▶ Dataset:
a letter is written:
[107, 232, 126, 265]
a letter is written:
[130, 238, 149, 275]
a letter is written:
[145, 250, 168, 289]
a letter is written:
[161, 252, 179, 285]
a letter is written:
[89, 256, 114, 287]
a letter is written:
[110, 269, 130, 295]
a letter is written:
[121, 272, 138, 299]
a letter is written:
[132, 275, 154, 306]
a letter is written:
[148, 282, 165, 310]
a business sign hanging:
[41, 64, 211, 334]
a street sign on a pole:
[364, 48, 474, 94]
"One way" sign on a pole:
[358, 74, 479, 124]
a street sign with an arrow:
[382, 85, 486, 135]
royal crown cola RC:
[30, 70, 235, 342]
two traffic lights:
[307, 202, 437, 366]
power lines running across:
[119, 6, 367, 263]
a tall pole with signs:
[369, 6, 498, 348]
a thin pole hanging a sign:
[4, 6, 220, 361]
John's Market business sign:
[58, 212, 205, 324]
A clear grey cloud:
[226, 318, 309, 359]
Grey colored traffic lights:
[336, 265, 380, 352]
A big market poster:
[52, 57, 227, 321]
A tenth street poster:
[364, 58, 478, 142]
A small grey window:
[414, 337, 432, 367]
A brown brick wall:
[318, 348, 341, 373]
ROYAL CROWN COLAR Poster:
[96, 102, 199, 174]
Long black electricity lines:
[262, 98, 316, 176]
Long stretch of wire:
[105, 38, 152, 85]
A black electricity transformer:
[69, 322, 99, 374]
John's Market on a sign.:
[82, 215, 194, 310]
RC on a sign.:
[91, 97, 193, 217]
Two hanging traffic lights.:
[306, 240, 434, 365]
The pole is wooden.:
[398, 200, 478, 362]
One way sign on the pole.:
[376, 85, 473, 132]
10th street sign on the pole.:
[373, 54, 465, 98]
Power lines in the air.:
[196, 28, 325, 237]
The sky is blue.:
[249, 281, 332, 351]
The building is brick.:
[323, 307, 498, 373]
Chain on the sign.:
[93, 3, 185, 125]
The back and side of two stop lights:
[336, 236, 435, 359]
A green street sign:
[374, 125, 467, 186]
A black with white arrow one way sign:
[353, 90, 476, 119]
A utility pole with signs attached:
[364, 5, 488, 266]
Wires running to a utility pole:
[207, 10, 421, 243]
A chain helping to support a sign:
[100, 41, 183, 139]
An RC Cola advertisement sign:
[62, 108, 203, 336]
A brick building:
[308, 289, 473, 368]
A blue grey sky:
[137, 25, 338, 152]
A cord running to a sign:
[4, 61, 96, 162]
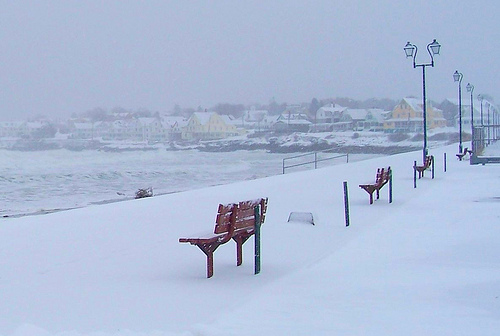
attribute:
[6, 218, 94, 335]
snow — white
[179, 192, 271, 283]
bench — red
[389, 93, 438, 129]
house — large, yellow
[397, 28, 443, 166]
lampost — tall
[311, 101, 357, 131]
building — back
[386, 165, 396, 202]
pole — gree, green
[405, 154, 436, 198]
poles — gree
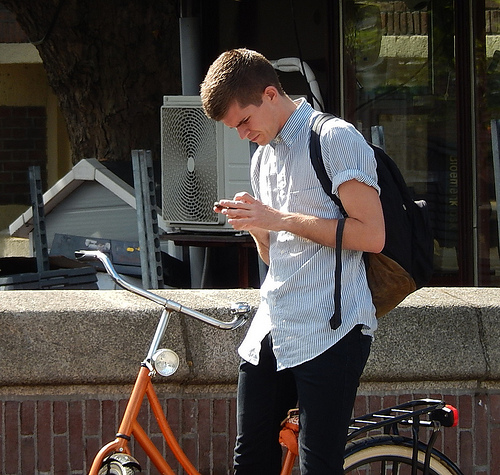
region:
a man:
[174, 54, 397, 374]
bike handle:
[117, 255, 212, 312]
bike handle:
[100, 240, 244, 354]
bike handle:
[111, 262, 293, 412]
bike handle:
[115, 283, 211, 349]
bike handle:
[125, 274, 256, 372]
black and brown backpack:
[343, 122, 450, 341]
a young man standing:
[197, 46, 400, 473]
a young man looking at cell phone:
[197, 43, 384, 471]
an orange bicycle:
[60, 243, 479, 473]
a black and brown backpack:
[305, 110, 437, 315]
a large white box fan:
[158, 93, 242, 231]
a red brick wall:
[6, 396, 498, 473]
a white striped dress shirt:
[229, 107, 377, 374]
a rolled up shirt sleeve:
[320, 119, 387, 198]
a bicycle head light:
[149, 348, 179, 380]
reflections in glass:
[340, 6, 495, 283]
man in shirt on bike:
[158, 38, 423, 472]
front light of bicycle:
[140, 347, 185, 379]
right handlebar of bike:
[57, 239, 164, 314]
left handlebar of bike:
[208, 288, 248, 346]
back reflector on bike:
[428, 395, 460, 440]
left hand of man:
[219, 190, 270, 230]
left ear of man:
[258, 82, 283, 107]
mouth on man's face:
[243, 134, 266, 145]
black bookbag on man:
[333, 142, 438, 313]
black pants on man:
[241, 327, 363, 474]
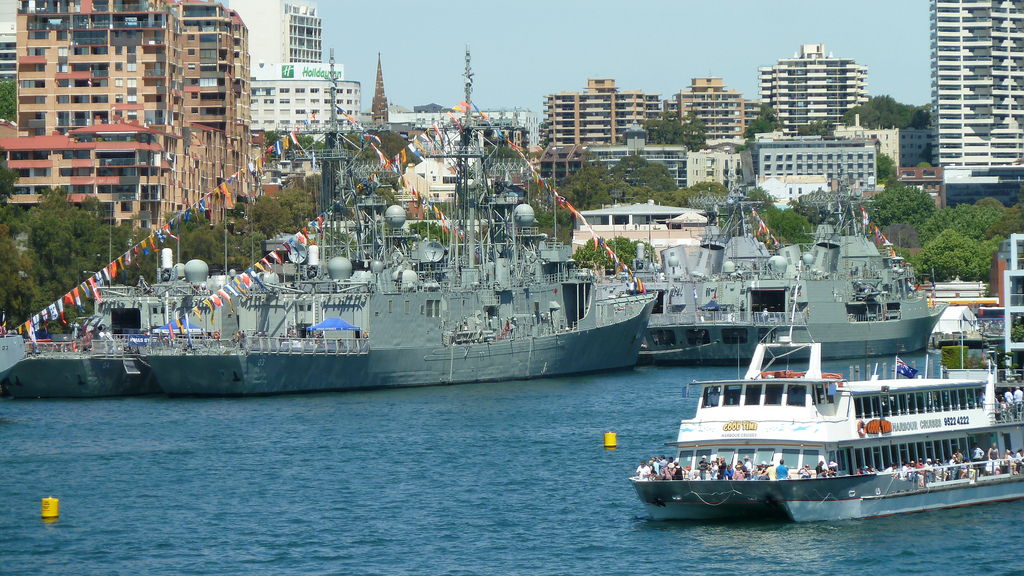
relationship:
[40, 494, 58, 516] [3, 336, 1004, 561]
item in water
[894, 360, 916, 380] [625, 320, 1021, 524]
flag near boat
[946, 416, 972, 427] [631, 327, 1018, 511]
letter on boat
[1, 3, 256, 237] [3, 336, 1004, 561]
building near water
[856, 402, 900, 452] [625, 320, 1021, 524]
logo on boat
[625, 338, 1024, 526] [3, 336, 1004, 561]
boat are on water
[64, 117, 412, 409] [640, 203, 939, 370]
ship docked near ship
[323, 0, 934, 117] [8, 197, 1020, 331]
blue sky above land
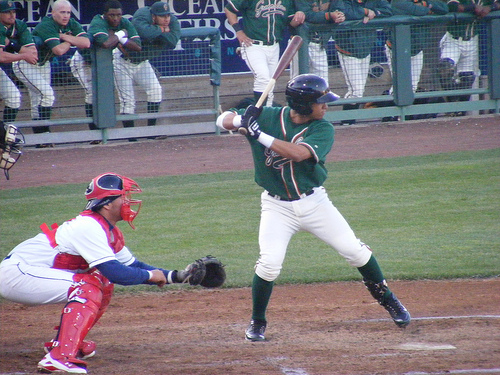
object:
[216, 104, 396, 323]
uniform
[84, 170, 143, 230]
helmet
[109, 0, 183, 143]
players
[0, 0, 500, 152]
dugout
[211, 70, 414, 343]
player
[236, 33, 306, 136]
bat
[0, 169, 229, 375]
catcher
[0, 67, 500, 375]
field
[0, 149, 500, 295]
grass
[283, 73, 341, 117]
helmet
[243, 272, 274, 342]
cleets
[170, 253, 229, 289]
mitt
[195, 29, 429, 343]
baseball.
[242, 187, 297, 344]
legs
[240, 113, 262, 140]
gloves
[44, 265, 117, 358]
shin guards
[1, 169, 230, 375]
player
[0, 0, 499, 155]
fence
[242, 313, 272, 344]
shoes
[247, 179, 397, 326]
pants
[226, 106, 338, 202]
jersey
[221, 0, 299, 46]
jerseys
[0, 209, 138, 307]
white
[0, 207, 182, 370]
outfit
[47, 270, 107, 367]
knee pads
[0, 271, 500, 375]
homeplate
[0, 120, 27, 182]
umpire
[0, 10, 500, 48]
railing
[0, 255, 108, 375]
legs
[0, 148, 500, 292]
patch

▶ Your objective: Rewrite all the lines above, changing every "written" to "printed" and keeping everything else the same. Leave the pictures out of your answer.

▶ Solution to this problem:
a letter is printed:
[107, 232, 126, 265]
a letter is printed:
[130, 238, 149, 275]
a letter is printed:
[145, 250, 168, 289]
a letter is printed:
[161, 252, 179, 285]
a letter is printed:
[89, 256, 114, 287]
a letter is printed:
[110, 269, 130, 295]
a letter is printed:
[121, 272, 138, 299]
a letter is printed:
[132, 275, 154, 306]
a letter is printed:
[148, 282, 165, 310]
a business sign hanging:
[41, 64, 211, 334]
a street sign on a pole:
[364, 48, 474, 94]
"One way" sign on a pole:
[358, 74, 479, 124]
a street sign with an arrow:
[382, 85, 486, 135]
royal crown cola RC:
[30, 70, 235, 342]
two traffic lights:
[307, 202, 437, 366]
power lines running across:
[119, 6, 367, 263]
a tall pole with signs:
[369, 6, 498, 348]
a thin pole hanging a sign:
[4, 6, 220, 361]
John's Market business sign:
[58, 212, 205, 324]
A clear grey cloud:
[226, 318, 309, 359]
Grey colored traffic lights:
[336, 265, 380, 352]
A big market poster:
[52, 57, 227, 321]
A tenth street poster:
[364, 58, 478, 142]
A small grey window:
[414, 337, 432, 367]
A brown brick wall:
[318, 348, 341, 373]
ROYAL CROWN COLAR Poster:
[96, 102, 199, 174]
Long black electricity lines:
[262, 98, 316, 176]
Long stretch of wire:
[105, 38, 152, 85]
A black electricity transformer:
[69, 322, 99, 374]
John's Market on a sign.:
[82, 215, 194, 310]
RC on a sign.:
[91, 97, 193, 217]
Two hanging traffic lights.:
[306, 240, 434, 365]
The pole is wooden.:
[398, 200, 478, 362]
One way sign on the pole.:
[376, 85, 473, 132]
10th street sign on the pole.:
[373, 54, 465, 98]
Power lines in the air.:
[196, 28, 325, 237]
The sky is blue.:
[249, 281, 332, 351]
The building is brick.:
[323, 307, 498, 373]
Chain on the sign.:
[93, 3, 185, 125]
The back and side of two stop lights:
[336, 236, 435, 359]
A green street sign:
[374, 125, 467, 186]
A black with white arrow one way sign:
[353, 90, 476, 119]
A utility pole with signs attached:
[364, 5, 488, 266]
Wires running to a utility pole:
[207, 10, 421, 243]
A chain helping to support a sign:
[100, 41, 183, 139]
An RC Cola advertisement sign:
[62, 108, 203, 336]
A brick building:
[308, 289, 473, 368]
A blue grey sky:
[137, 25, 338, 152]
A cord running to a sign:
[4, 61, 96, 162]
attribute:
[6, 218, 94, 335]
snow — white
[179, 192, 271, 283]
bench — red
[389, 93, 438, 129]
house — large, yellow
[397, 28, 443, 166]
lampost — tall
[311, 101, 357, 131]
building — back
[386, 165, 396, 202]
pole — gree, green
[405, 154, 436, 198]
poles — gree
region:
a man:
[174, 54, 397, 374]
bike handle:
[117, 255, 212, 312]
bike handle:
[100, 240, 244, 354]
bike handle:
[111, 262, 293, 412]
bike handle:
[115, 283, 211, 349]
bike handle:
[125, 274, 256, 372]
black and brown backpack:
[343, 122, 450, 341]
a young man standing:
[197, 46, 400, 473]
a young man looking at cell phone:
[197, 43, 384, 471]
an orange bicycle:
[60, 243, 479, 473]
a black and brown backpack:
[305, 110, 437, 315]
a large white box fan:
[158, 93, 242, 231]
a red brick wall:
[6, 396, 498, 473]
a white striped dress shirt:
[229, 107, 377, 374]
a rolled up shirt sleeve:
[320, 119, 387, 198]
a bicycle head light:
[149, 348, 179, 380]
reflections in glass:
[340, 6, 495, 283]
man in shirt on bike:
[158, 38, 423, 472]
front light of bicycle:
[140, 347, 185, 379]
right handlebar of bike:
[57, 239, 164, 314]
left handlebar of bike:
[208, 288, 248, 346]
back reflector on bike:
[428, 395, 460, 440]
left hand of man:
[219, 190, 270, 230]
left ear of man:
[258, 82, 283, 107]
mouth on man's face:
[243, 134, 266, 145]
black bookbag on man:
[333, 142, 438, 313]
black pants on man:
[241, 327, 363, 474]
relationship:
[40, 494, 58, 516] [3, 336, 1004, 561]
item in water
[894, 360, 916, 380] [625, 320, 1021, 524]
flag near boat
[946, 416, 972, 427] [631, 327, 1018, 511]
letter on boat
[1, 3, 256, 237] [3, 336, 1004, 561]
building near water
[856, 402, 900, 452] [625, 320, 1021, 524]
logo on boat
[625, 338, 1024, 526] [3, 336, 1004, 561]
boat are on water
[64, 117, 412, 409] [640, 203, 939, 370]
ship docked near ship
[323, 0, 934, 117] [8, 197, 1020, 331]
blue sky above land
object:
[216, 104, 396, 323]
uniform
[84, 170, 143, 230]
helmet
[109, 0, 183, 143]
players
[0, 0, 500, 152]
dugout
[211, 70, 414, 343]
player
[236, 33, 306, 136]
bat
[0, 169, 229, 375]
catcher
[0, 67, 500, 375]
field
[0, 149, 500, 295]
grass
[283, 73, 341, 117]
helmet
[243, 272, 274, 342]
cleets
[170, 253, 229, 289]
mitt
[195, 29, 429, 343]
baseball.
[242, 187, 297, 344]
legs
[240, 113, 262, 140]
gloves
[44, 265, 117, 358]
shin guards
[1, 169, 230, 375]
player
[0, 0, 499, 155]
fence
[242, 313, 272, 344]
shoes
[247, 179, 397, 326]
pants
[226, 106, 338, 202]
jersey
[221, 0, 299, 46]
jerseys
[0, 209, 138, 307]
white
[0, 207, 182, 370]
outfit
[47, 270, 107, 367]
knee pads
[0, 271, 500, 375]
homeplate
[0, 120, 27, 182]
umpire
[0, 10, 500, 48]
railing
[0, 255, 108, 375]
legs
[0, 148, 500, 292]
patch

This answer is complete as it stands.